Dimensionality reduction(PCA)

In [87]:

# Create a KMeans model with the optimal number of clusters (3)
kmeans_pca = KMeans(n_clusters=3, random_state=42)   # change the n_clusters value to test

# Fit the model to the PCA data
kmeans_pca.fit(df_pca)

# Compute the inertia
inertia = kmeans_pca.inertia_
print(f"Inertia: {inertia:.2f}")

# Compute the Dunn index
dunn = dunn_index(df_final,  kmeans_pca.labels_)
print("Dunn Index:", dunn)

# Compute the Silhouette score
silhouette = silhouette_score(df_pca, kmeans_pca.labels_)
print(f"Silhouette Score: {silhouette:.2f}")

# Compute the Calinski-Harabasz index
calinski = calinski_harabasz_score(df_pca, kmeans_pca.labels_)
print(f"Calinski-Harabasz Index: {calinski:.2f}")

Inertia: 93.77
Dunn Index: 1.4498918745786844
Silhouette Score: 0.74
Calinski-Harabasz Index: 33.05


Interpretation

Based on the information provided, the same dataset was used for both the K-means algorithm and the PCA and K-means algorithm combination. The K-means algorithm was applied to the dataset to partition it into K clusters based on similarity of the data points. Then, the PCA algorithm was applied to the dataset to reduce the dimensionality of the dataset, and the K-means algorithm was applied again to the reduced dataset to partition it into K clusters.

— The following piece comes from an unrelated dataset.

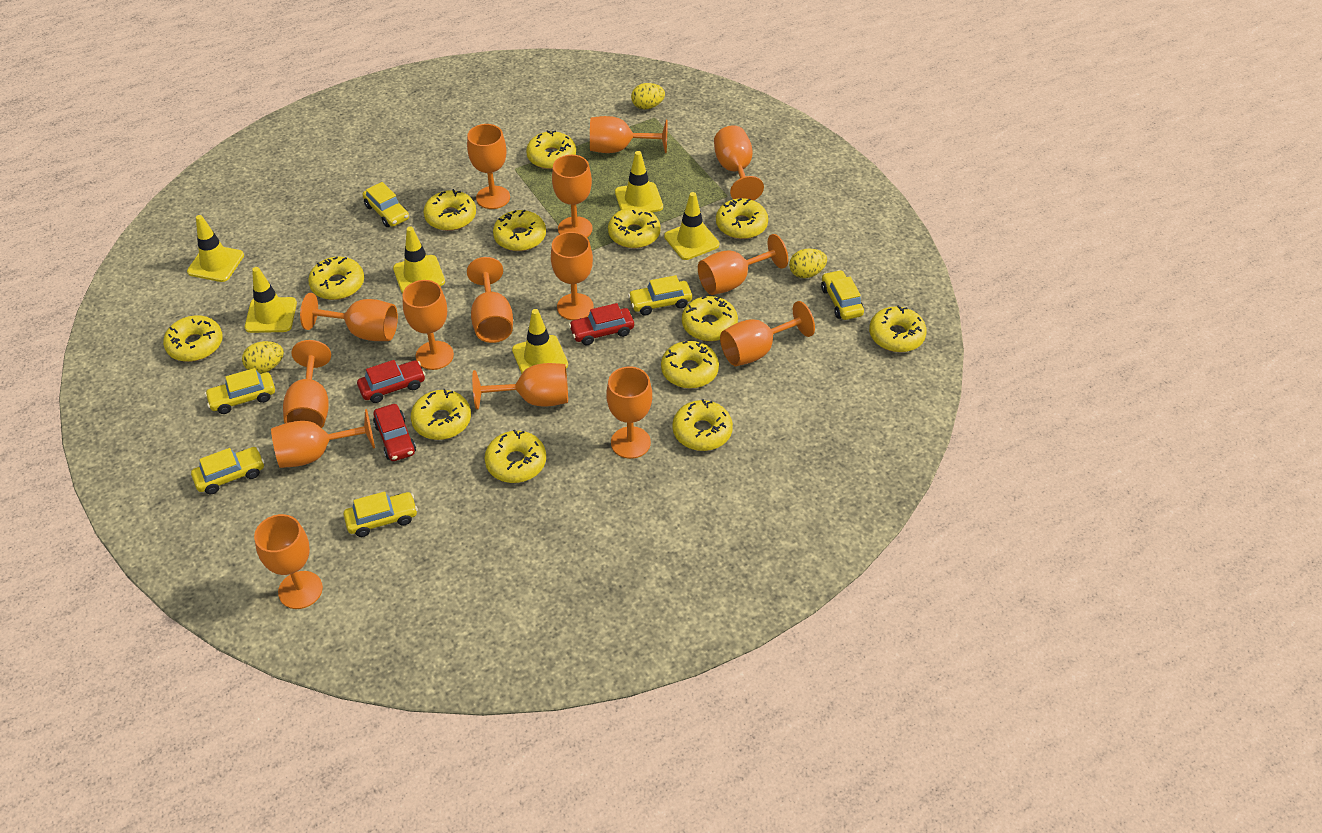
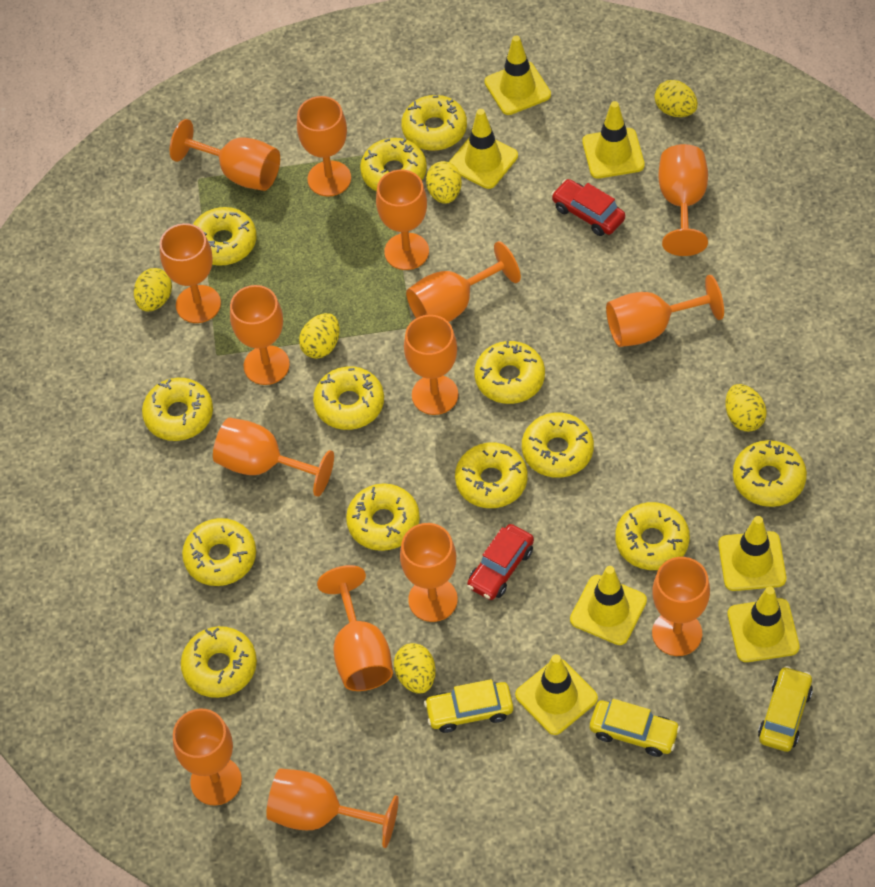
red car: 3 -> 2
yellow car: 6 -> 3
yellow egg: 3 -> 6
yellow traffic cone: 6 -> 7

The Silhouette Score measures the compactness and separation of the clusters, with a score ranging from -1 to 1. A score closer to 1 indicates better clustering performance. In this case, both algorithms achieved a Silhouette Score of 70% and 74%, respectively, which suggests good performance in clustering. However, the PCA and K-means combination solution had a slightly higher score, indicating better separation and compactness of the clusters.

The Inertia measures the within-cluster sum of squared distances from each point to its centroid. A lower value indicates better clustering performance. In this case, the PCA and K-means combination algorithm achieved a lower Inertia value of 93.77, compared to 123.19 the K-means algorithm alone. This suggests that the PCA and K-means combination algorithm was able to create more compact clusters.

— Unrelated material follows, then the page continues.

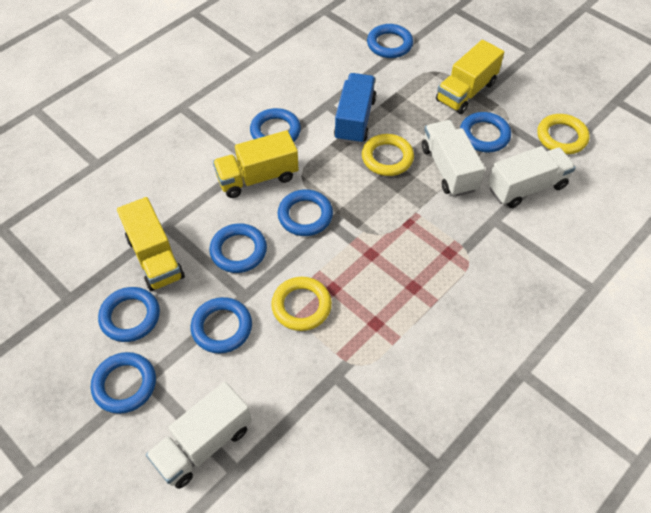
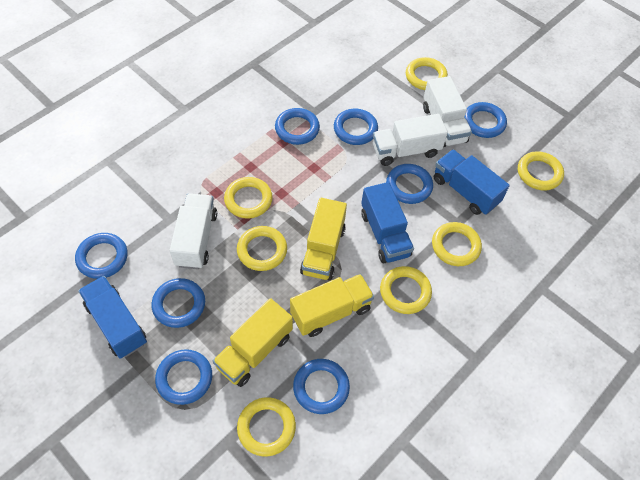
blue truck: 1 -> 3
yellow ring: 3 -> 7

The Calinski-Harabasz Index measures the ratio of between-cluster variance to within-cluster variance. A higher value indicates better clustering performance. In this case, the PCA and K-means combination algorithm achieved a higher CH Index score of 33.05, compared to 25.26 to the other one. This suggests that the PCA and K-means combination algorithm was able to create more separated clusters.

Overall, it appears that both algorithms performed well in clustering, but the PCA algorithm had slightly better performance, with better separation and compactness of the clusters. The k value of 3 was used for both algorithms, and it seems to have resulted in well-separated and compact clusters.